WHAT THE TASK REQUIRES — Please repeat the line that contains "Ghrelin ist aber" and every line after it, exactly, through the end of the records.

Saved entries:
------------------------------------------------------------

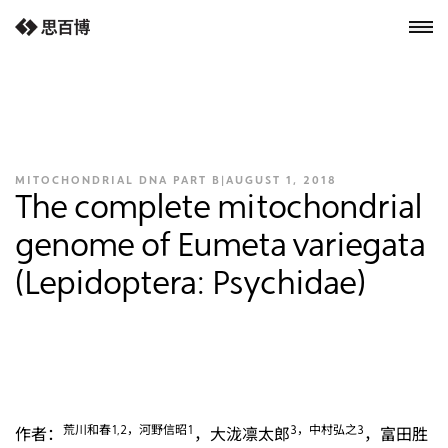
next-wp starter
MITOCHONDRIAL DNA PART B
|
AUGUST 1, 2018
The complete mitochondrial
genome of Eumeta variegata
(Lepidoptera: Psychidae)
荒川和春1,
2，河野信昭1
3
，中村弘之3
作者：
，大泷凛太郎
，富田胜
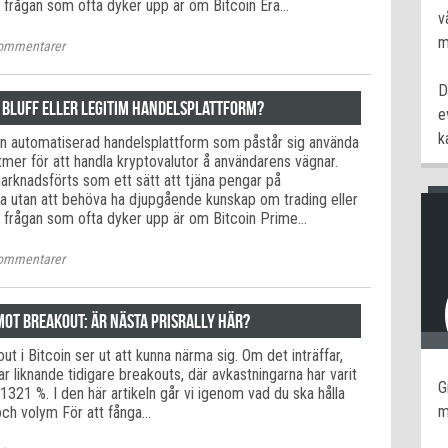
n frågan som ofta dyker upp är om Bitcoin Era…
v
m
ommentarer
D
– Bluff eller legitim handelsplattform?
e
k
en automatiserad handelsplattform som påstår sig använda
mer för att handla kryptovalutor å användarens vägnar.
arknadsförts som ett sätt att tjäna pengar på
 utan att behöva ha djupgående kunskap om trading eller
n frågan som ofta dyker upp är om Bitcoin Prime…
ommentarer
mot breakout: Är nästa prisrally här?
ut i Bitcoin ser ut att kunna närma sig. Om det inträffar,
r liknande tidigare breakouts, där avkastningarna har varit
G
321 %. I den här artikeln går vi igenom vad du ska hålla
m
och volym För att fånga…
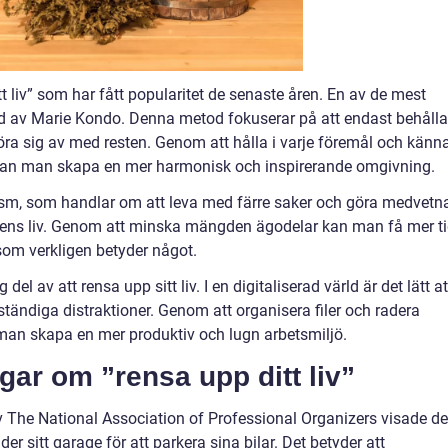
tt liv” som har fått popularitet de senaste åren. En av de mest
d av Marie Kondo. Denna metod fokuserar på att endast behålla
öra sig av med resten. Genom att hålla i varje föremål och känn
e, kan man skapa en mer harmonisk och inspirerande omgivning.
sm, som handlar om att leva med färre saker och göra medvetn
ra ens liv. Genom att minska mängden ägodelar kan man få mer ti
 som verkligen betyder något.
 del av att rensa upp sitt liv. I en digitaliserad värld är det lätt at
 ständiga distraktioner. Genom att organisera filer och radera
n skapa en mer produktiv och lugn arbetsmiljö.
gar om ”rensa upp ditt liv”
 The National Association of Professional Organizers visade de
r sitt garage för att parkera sina bilar. Det betyder att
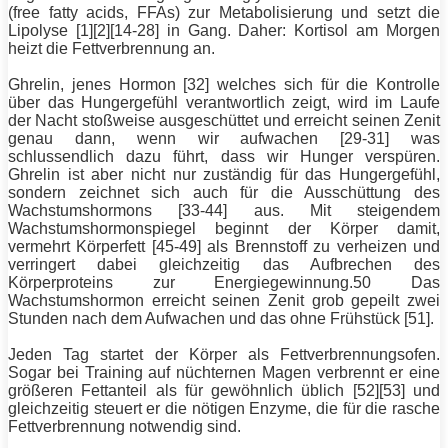
(free fatty acids, FFAs) zur Metabolisierung und setzt die
Lipolyse [1][2][14-28] in Gang. Daher: Kortisol am Morgen
heizt die Fettverbrennung an.
Ghrelin, jenes Hormon [32] welches sich für die Kontrolle
über das Hungergefühl verantwortlich zeigt, wird im Laufe
der Nacht stoßweise ausgeschüttet und erreicht seinen Zenit
genau dann, wenn wir aufwachen [29-31] was
schlussendlich dazu führt, dass wir
Hunger
verspüren.
Ghrelin ist aber nicht nur zuständig für das Hungergefühl,
sondern zeichnet sich auch für die Ausschüttung des
Wachstumshormons [33-44] aus. Mit steigendem
Wachstumshormonspiegel beginnt der Körper damit,
vermehrt
Körperfett
[45-49] als Brennstoff zu verheizen und
verringert dabei gleichzeitig das Aufbrechen des
Körperproteins zur Energiegewinnung.50 Das
Wachstumshormon erreicht seinen Zenit grob gepeilt zwei
Stunden nach dem Aufwachen und das ohne Frühstück [51].
Jeden Tag startet der Körper als Fettverbrennungsofen.
Sogar bei
Training
auf nüchternen Magen verbrennt er eine
größeren Fettanteil als für gewöhnlich üblich [52][53] und
gleichzeitig steuert er die nötigen Enzyme, die für die rasche
Fettverbrennung notwendig sind.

------------------------------------------------------------

ANSWER SECTION —
Ghrelin ist aber nicht nur zuständig für das Hungergefühl,
sondern zeichnet sich auch für die Ausschüttung des
Wachstumshormons [33-44] aus. Mit steigendem
Wachstumshormonspiegel beginnt der Körper damit,
vermehrt
Körperfett
[45-49] als Brennstoff zu verheizen und
verringert dabei gleichzeitig das Aufbrechen des
Körperproteins zur Energiegewinnung.50 Das
Wachstumshormon erreicht seinen Zenit grob gepeilt zwei
Stunden nach dem Aufwachen und das ohne Frühstück [51].
Jeden Tag startet der Körper als Fettverbrennungsofen.
Sogar bei
Training
auf nüchternen Magen verbrennt er eine
größeren Fettanteil als für gewöhnlich üblich [52][53] und
gleichzeitig steuert er die nötigen Enzyme, die für die rasche
Fettverbrennung notwendig sind.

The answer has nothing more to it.